Azure Cosmos Integrated Cache and how it benefits ASOS Promotions

Daniel Agbodza
ASOS Tech Blog
Published in
4 min readJan 7, 2022

Our Promotions team at ASOS… We deal with hundreds of requests per second so we need to ensure that our services respond in the quickest manner for our customers (no one likes to be stuck when checking out an order).

In the Promotions team, we have found the following:

  • Our data changes infrequently
  • Our services consistently read from this persisted data
  • This results in high database/storage costs

So, how do we provide lightning-fast speeds for our customers while still maintaining our costs? Our solution is Azure Cosmos integrated cache.

Azure Cosmos integrated cache is a new feature that recently dropped which can lower costs, optimise reads, reduce latency, all whilst handling the cache management for you. Before we dive deep into the technical bits, let us take a step back to go over the basics.

Okay, let’s set the scene

Azure Cosmos DB is a fully managed NoSQL database designed for modern apps. It provides high availability and throughput with impressive SLAs, transparent replication and a range of consistency options. For us here in the Promotions platform, it is our preferred product to use for storing our promotion and discount data.

This is great… but how much does it cost?

You pay for the throughput you provision and the storage you consume on an hourly basis. Your throughput can be increased or decreased based on the amount your services require. The cost of all database operations by Azure Cosmos DB is expressed as Request Units (RUs). In this case, all you need to know is that write operations require more RUs (cost more) than read operations which has the potential to get very expensive depending on your workload.

What if the data rarely changes?

So, we have established that read operations are less expensive in comparison to other more compute-heavy database queries, but all operations consume some sort of RUs. An approach we’ve used before at ASOS would be to create our own cache or use another product (for example Redis). While this will reduce the need to call Cosmos for data, you will have the overhead of managing this. This is where Cosmos integrated cache can give you a quick win.

This infrastructure is a mechanism to ease the number of requests made to the database. Caching is a way to achieve this; it is the process of storing and accessing data. Whenever a new request arrives, the requested data is searched first in a cache. A cache hit occurs when the requested data can be found in a cache.

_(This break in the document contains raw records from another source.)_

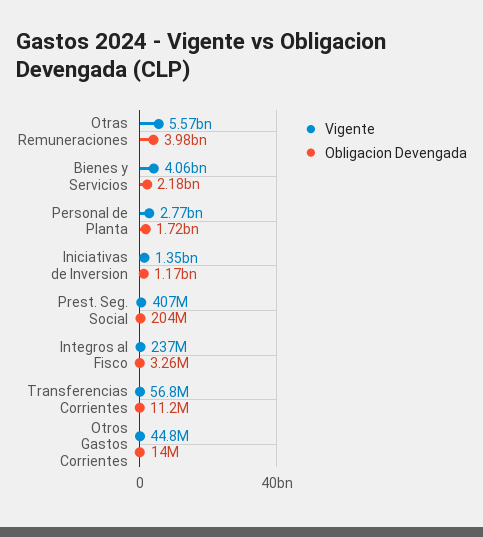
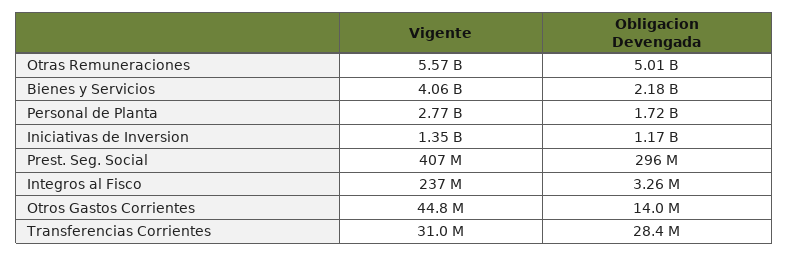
  {
    "Vigente": {
      "Otras Remuneraciones": 5570000000,
      "Bienes y Servicios": 4060000000,
      "Personal de Planta": 2770000000,
      "Iniciativas de Inversion": 1350000000,
      "Prest. Seg. Social": 407000000,
      "Integros al Fisco": 237000000,
-     "Transferencias Corrientes": 56800000,
+     "Transferencias Corrientes": 31000000,
      "Otros Gastos Corrientes": 44800000
    },
    "Obligacion Devengada": {
-     "Otras Remuneraciones": 3980000000,
+     "Otras Remuneraciones": 5010000000,
      "Bienes y Servicios": 2180000000,
      "Personal de Planta": 1720000000,
      "Iniciativas de Inversion": 1170000000,
-     "Prest. Seg. Social": 204000000,
+     "Prest. Seg. Social": 296000000,
      "Integros al Fisco": 3260000,
-     "Transferencias Corrientes": 11200000,
+     "Transferencias Corrientes": 28400000,
      "Otros Gastos Corrientes": 14000000
    }
  }

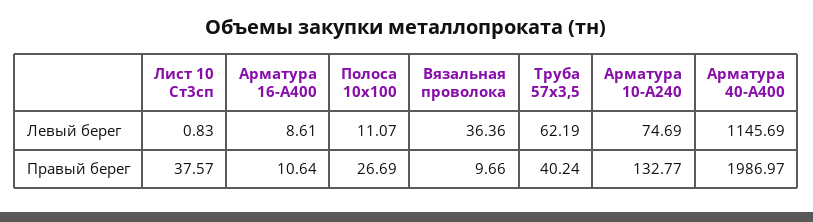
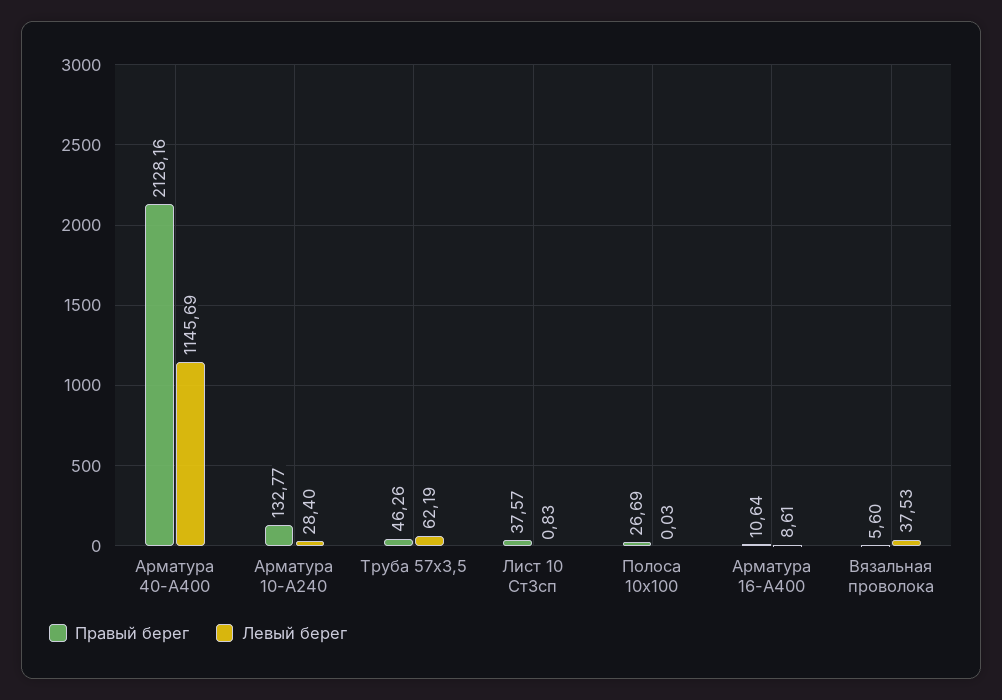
  {
    "Левый берег": {
      "Лист 10 Ст3сп": 0.83,
      "Арматура 16-А400": 8.61,
-     "Полоса 10х100": 11.07,
+     "Полоса 10х100": 0.03,
-     "Вязальная проволока": 36.36,
+     "Вязальная проволока": 37.53,
      "Труба 57х3,5": 62.19,
-     "Арматура 10-А240": 74.69,
+     "Арматура 10-А240": 28.4,
      "Арматура 40-А400": 1145.69
    },
    "Правый берег": {
      "Лист 10 Ст3сп": 37.57,
      "Арматура 16-А400": 10.64,
      "Полоса 10х100": 26.69,
-     "Вязальная проволока": 9.66,
+     "Вязальная проволока": 5.6,
-     "Труба 57х3,5": 40.24,
+     "Труба 57х3,5": 46.26,
      "Арматура 10-А240": 132.77,
-     "Арматура 40-А400": 1986.97
+     "Арматура 40-А400": 2128.16
    }
  }

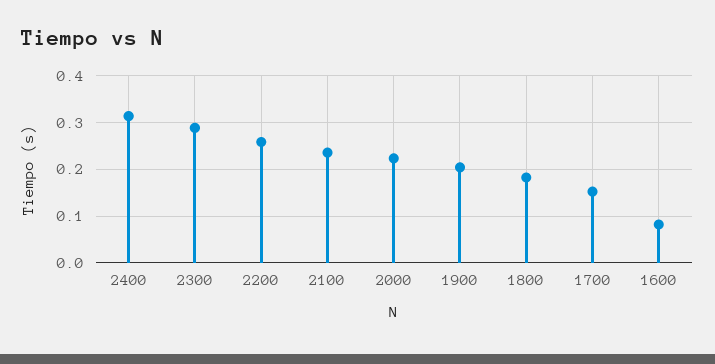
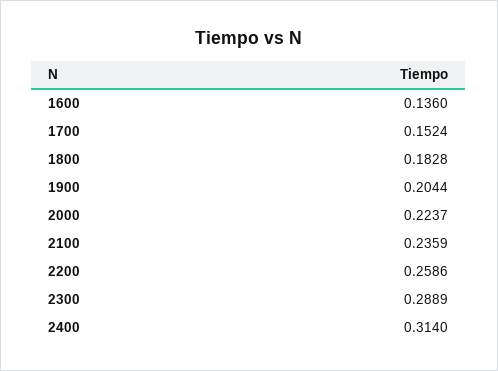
  {
    "2400": 0.314,
    "2300": 0.2889,
    "2200": 0.2586,
    "2100": 0.2359,
    "2000": 0.2237,
    "1900": 0.2044,
    "1800": 0.1828,
    "1700": 0.1524,
-   "1600": 0.08
+   "1600": 0.136
  }

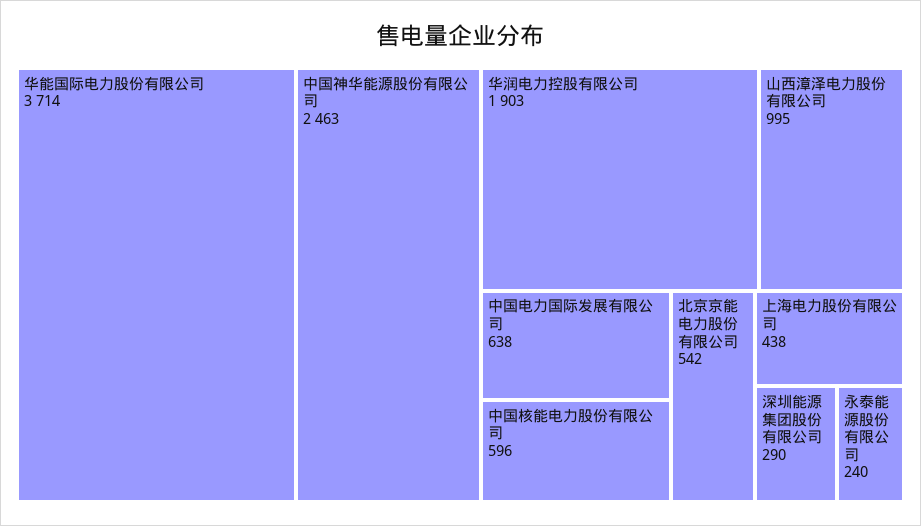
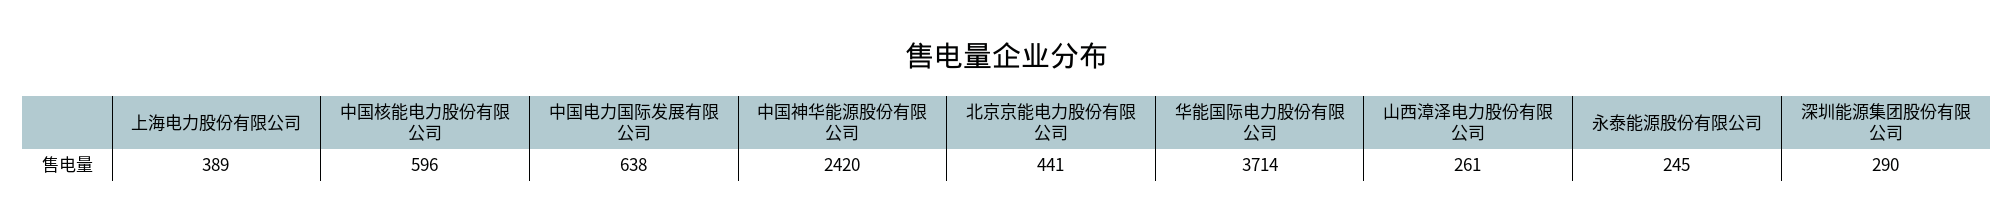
  {
    "华能国际电力股份有限公司": 3714,
-   "中国神华能源股份有限公司": 2463,
+   "中国神华能源股份有限公司": 2420,
-   "华润电力控股有限公司": 1903,
-   "山西漳泽电力股份有限公司": 995,
+   "山西漳泽电力股份有限公司": 261,
    "中国电力国际发展有限公司": 638,
    "中国核能电力股份有限公司": 596,
-   "北京京能电力股份有限公司": 542,
+   "北京京能电力股份有限公司": 441,
-   "上海电力股份有限公司": 438,
+   "上海电力股份有限公司": 389,
    "深圳能源集团股份有限公司": 290,
-   "永泰能源股份有限公司": 240
+   "永泰能源股份有限公司": 245
  }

read-through cache pattern

In Azure Cosmos, there are two connection modes; Direct and Gateway. Direct mode is usually the quickest of the two because you directly connect to the Cosmos backend partitions. With the integrated cache, we have this new dedicated gateway. This dedicated gateway is a reserved space for you, and this is where the cache is stored. The cache works in a simple process where when requests go through, it will cache the response; this is also known as the read-through cache pattern, where if the data isn’t in the cache, it’s retrieved from the data store and added to the cache. The real advantage is that the next time the same request comes in then the cache will respond and there will be no need to consume any RUs for that request. Any updates to data in Cosmos will then also update the cache so all that is managed for you.

Performance

In the Promotions team at ASOS, we have an API which has a huge number of reads but very few writes, so that was a good candidate to run a comparison using the integrated cache. Below is a snippet of the performance test results.

We ran a performance test, one using integrated cache and the other without.

RPS: 100
Average RPS: 100
Duration: 30 mins

Final thoughts

Based on the performance test, we can see that even though the integrated cache is a little slower than the direct mode, the differences aren’t major and well within our teams SLA’s. The main difference is in the RU usage for our small performance test — we saw a massive 75% reduction in RUs, which is a notable cost saving. This type of cost saving allows ASOS to save money and distribute resources elsewhere, all in an effort to push the quality of service we provide to our customers.

The setup for the integrated cache was super easy (literally a checkbox), not having to manage the cache in terms of population and expiration really helps the team. For us, it’s a no-brainer — which is why you should cache your chips in and give it a go.